The Track Bias Stats section begins by listing the surface and distance the stats apply to (in this case, dirt races held over 8 1/2 furlongs or 1 1/16 miles at Keeneland), along with the number of races in the sample size (25) and the percentage of races won in gate-to-wire fashion (8%). The overall speed bias is 48% (more on that in a moment), and the average winner has trailed the early leader by an average of 3.6 lengths at the first point of call (early in the race) and 2.3 lengths at the second point of call (later in the race).

Below this opening data, the four Brisnet running style categories are each afforded a column. Below the headers, you’ll find two pieces of data: the impact value for each running style, and the percentage of races each running style wins. The impact value mathematically calculates the expected performance of each running style and assigns 1.00 as average, so a number higher than 1.00 indicates a style outperforming expectations, while a number lower than 1.00 indicates subpar performance.
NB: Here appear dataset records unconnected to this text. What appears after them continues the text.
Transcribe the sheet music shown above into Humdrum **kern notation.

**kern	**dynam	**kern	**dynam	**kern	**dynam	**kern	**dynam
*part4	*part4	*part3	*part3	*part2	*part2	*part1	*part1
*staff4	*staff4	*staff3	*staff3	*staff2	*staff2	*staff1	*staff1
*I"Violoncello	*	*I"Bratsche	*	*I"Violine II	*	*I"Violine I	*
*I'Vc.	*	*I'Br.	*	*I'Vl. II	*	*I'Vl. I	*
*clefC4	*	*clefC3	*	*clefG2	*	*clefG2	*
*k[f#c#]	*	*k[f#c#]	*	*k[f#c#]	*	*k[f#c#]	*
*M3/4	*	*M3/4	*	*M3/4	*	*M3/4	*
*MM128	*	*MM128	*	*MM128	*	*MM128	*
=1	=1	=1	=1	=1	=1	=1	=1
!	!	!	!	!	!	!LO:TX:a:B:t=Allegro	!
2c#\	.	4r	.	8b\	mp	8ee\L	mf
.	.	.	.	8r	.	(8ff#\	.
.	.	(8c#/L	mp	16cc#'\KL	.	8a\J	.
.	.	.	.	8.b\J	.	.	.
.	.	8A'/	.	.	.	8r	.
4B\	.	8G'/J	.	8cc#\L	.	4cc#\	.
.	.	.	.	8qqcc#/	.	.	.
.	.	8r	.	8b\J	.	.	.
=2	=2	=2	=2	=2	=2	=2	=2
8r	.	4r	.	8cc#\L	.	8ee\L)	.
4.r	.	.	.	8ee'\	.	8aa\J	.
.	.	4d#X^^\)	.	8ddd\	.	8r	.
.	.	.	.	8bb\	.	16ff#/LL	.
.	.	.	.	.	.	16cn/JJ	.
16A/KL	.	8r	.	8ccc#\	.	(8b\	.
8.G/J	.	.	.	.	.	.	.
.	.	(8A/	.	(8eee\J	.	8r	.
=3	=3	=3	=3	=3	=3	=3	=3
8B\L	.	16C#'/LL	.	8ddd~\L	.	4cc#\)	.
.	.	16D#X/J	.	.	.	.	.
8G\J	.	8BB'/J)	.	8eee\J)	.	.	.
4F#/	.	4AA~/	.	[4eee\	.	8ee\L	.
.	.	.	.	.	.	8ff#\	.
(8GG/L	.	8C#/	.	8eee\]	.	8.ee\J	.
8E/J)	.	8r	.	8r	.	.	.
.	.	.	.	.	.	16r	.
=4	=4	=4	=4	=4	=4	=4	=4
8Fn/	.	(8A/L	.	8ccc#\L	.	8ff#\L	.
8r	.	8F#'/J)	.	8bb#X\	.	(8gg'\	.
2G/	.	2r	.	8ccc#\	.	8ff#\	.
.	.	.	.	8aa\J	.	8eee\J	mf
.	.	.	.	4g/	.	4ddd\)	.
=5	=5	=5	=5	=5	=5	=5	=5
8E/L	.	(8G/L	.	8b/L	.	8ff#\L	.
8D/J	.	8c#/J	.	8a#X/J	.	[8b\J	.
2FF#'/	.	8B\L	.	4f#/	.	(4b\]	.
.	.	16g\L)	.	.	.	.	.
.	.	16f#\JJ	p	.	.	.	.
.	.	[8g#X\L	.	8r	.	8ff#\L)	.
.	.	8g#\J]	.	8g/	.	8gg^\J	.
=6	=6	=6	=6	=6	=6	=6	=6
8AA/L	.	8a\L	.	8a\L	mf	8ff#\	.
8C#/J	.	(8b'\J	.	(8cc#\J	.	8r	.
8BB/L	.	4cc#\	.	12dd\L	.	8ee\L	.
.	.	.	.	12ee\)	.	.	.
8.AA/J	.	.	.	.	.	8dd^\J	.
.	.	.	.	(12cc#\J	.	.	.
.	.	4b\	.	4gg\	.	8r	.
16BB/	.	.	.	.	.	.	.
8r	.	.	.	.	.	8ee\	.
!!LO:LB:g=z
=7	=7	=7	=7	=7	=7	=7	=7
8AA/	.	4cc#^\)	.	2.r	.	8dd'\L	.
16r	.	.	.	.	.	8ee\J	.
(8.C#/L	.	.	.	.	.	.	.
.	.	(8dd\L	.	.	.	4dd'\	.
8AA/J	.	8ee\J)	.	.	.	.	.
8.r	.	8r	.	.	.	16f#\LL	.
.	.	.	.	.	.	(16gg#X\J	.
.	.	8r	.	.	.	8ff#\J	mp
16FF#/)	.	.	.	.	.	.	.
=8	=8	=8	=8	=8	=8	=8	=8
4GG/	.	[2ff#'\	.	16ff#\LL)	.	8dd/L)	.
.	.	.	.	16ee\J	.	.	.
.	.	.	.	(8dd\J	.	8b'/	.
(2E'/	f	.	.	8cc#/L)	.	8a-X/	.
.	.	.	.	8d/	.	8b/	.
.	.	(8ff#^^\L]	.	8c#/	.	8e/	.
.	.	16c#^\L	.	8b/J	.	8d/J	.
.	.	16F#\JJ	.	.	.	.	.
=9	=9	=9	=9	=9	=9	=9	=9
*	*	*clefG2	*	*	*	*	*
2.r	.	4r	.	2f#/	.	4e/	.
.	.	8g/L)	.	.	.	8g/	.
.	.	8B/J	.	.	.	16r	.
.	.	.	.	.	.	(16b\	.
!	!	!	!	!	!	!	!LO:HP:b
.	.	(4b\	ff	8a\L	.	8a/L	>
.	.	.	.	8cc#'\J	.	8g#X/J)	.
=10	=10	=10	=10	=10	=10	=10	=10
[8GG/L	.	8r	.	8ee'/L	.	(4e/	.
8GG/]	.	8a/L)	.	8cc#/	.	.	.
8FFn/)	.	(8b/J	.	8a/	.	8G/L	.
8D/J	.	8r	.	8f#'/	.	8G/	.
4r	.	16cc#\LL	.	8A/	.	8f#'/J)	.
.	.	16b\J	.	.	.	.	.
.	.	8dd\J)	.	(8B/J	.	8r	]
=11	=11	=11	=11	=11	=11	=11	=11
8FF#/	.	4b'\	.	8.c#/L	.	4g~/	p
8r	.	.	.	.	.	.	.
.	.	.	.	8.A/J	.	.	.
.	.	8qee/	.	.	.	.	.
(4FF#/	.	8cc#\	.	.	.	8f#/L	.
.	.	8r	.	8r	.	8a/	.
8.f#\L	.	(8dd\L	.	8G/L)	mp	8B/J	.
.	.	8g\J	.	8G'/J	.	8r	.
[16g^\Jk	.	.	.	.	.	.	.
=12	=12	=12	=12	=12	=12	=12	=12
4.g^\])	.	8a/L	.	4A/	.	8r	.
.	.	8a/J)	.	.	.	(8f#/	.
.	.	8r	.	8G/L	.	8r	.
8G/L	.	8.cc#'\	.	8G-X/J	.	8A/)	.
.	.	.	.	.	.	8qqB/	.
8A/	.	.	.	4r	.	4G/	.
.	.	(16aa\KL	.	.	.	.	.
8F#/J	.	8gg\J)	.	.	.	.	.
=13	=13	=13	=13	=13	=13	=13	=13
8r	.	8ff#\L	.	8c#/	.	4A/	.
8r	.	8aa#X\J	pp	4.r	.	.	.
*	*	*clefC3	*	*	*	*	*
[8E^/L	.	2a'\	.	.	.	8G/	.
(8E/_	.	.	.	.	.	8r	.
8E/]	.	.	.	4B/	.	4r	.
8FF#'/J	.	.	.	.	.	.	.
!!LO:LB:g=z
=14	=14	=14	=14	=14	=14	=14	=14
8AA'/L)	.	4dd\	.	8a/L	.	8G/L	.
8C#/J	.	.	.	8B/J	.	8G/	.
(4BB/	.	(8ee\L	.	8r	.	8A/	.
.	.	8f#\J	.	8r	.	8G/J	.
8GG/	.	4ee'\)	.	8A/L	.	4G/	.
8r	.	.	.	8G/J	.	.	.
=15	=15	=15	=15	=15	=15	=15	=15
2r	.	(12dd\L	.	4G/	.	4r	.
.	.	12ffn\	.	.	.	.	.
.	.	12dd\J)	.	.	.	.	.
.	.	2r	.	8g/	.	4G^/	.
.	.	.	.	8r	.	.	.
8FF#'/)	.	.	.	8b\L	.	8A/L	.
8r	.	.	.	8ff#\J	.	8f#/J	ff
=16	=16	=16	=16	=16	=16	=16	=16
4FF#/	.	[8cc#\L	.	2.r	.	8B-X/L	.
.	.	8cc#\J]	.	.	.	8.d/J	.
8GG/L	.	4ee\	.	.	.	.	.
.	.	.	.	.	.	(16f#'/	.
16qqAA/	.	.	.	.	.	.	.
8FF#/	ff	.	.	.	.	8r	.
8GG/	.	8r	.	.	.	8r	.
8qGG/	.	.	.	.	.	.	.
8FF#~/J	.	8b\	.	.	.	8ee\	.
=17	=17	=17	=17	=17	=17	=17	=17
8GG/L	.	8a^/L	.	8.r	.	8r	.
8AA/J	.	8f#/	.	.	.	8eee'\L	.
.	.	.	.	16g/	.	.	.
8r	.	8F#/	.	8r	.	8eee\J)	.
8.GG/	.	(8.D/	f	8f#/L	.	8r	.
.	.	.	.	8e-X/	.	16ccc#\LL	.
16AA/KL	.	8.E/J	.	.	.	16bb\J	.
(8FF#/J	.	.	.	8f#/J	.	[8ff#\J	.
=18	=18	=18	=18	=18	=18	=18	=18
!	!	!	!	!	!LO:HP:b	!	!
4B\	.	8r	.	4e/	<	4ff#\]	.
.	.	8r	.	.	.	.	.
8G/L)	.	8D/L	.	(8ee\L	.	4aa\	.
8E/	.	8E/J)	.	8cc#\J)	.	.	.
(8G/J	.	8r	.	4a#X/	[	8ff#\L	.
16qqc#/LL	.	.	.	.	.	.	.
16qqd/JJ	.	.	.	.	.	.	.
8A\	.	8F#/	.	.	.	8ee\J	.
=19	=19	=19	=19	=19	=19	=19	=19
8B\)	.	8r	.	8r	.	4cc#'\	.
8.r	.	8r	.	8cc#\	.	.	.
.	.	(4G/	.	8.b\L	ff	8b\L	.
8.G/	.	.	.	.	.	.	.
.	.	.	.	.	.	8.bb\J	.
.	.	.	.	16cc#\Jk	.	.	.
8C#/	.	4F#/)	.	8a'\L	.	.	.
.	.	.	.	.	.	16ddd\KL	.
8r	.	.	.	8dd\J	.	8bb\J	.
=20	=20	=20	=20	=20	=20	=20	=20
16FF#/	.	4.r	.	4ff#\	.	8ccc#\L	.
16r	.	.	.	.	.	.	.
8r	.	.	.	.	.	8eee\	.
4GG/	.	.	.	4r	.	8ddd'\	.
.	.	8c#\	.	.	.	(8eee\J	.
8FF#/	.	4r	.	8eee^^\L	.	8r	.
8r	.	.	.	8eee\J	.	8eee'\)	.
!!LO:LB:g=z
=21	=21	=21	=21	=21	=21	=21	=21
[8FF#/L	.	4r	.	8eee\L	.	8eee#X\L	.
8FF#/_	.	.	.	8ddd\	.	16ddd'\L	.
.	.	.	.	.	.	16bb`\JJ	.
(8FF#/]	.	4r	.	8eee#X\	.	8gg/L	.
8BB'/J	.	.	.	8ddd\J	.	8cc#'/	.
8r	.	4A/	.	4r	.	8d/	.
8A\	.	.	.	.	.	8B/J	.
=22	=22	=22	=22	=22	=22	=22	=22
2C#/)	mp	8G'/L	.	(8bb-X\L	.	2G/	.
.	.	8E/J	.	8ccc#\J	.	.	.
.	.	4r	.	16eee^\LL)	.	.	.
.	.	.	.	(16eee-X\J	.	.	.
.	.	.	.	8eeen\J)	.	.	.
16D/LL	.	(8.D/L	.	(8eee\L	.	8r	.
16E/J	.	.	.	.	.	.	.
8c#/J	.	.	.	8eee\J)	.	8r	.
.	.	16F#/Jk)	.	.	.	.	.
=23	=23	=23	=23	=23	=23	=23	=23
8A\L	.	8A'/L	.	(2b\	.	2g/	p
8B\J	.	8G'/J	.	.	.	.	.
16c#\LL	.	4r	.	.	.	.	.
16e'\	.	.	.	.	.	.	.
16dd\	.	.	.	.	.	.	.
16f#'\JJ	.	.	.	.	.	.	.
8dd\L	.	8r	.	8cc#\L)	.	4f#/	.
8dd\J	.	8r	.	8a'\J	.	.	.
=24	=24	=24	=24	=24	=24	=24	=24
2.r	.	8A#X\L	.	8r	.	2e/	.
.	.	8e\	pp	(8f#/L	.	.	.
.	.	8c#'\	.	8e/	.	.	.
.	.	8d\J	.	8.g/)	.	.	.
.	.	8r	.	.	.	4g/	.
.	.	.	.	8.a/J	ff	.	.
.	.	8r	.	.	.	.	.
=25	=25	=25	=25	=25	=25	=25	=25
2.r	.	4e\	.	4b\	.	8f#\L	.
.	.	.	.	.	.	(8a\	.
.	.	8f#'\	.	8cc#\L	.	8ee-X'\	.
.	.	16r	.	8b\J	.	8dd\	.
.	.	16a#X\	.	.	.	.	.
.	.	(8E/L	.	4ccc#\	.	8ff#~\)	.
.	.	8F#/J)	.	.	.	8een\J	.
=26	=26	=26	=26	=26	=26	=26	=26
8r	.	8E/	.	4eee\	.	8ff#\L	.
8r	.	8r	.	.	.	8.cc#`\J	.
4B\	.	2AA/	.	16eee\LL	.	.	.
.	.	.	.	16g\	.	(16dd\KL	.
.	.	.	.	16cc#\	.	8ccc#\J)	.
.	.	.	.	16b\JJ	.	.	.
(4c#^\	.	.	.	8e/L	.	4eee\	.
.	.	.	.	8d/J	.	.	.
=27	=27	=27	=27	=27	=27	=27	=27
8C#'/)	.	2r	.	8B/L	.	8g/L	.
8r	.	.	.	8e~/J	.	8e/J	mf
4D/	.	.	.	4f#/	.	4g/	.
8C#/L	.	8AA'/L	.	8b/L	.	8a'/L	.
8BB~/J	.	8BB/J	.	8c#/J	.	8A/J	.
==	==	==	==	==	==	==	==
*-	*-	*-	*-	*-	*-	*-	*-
The impact values and win percentages can quickly communicate which running styles perform best over the track and distance you’re handicapping. In our example, we’ve already gathered that pacesetters perform poorly (8% isn’t a very good win rate) and horses rallying from about 2 1/2 to 3 1/2 lengths off the early pace are performing best.

This data is further reflected in the breakdown by running style. “E” types have struggled, winning only 12% of races while generating an impact value of 0.52. In contrast, “E/P” and “P” types have thrived, winning 36% and 32% of races while generating strong impact values of 1.84 and 1.19. “S” types haven’t done quite as well (with a 0.68 impact value), but their 20% win rate far exceeds that of “E” types.

Now for a side note — remember the overall speed bias percentage of 48% mentioned earlier? That number comes from combining the win percentages of “E” types (12%) and “E/P” types (36%) to indicate the percentage of races won by “speed horses,” or horses who race on or close to the pace.

Since speed is widely considered an advantage in U.S. dirt racing, it’s striking to see pacesetters performing so poorly racing 1 1/16 miles over the Keeneland dirt. Clearly, favoring horses who race just off the lead or in midpack is the way to go, a valuable trend to keep in mind when handicapping and a clear indication of the value provided by Brisnet running style stats.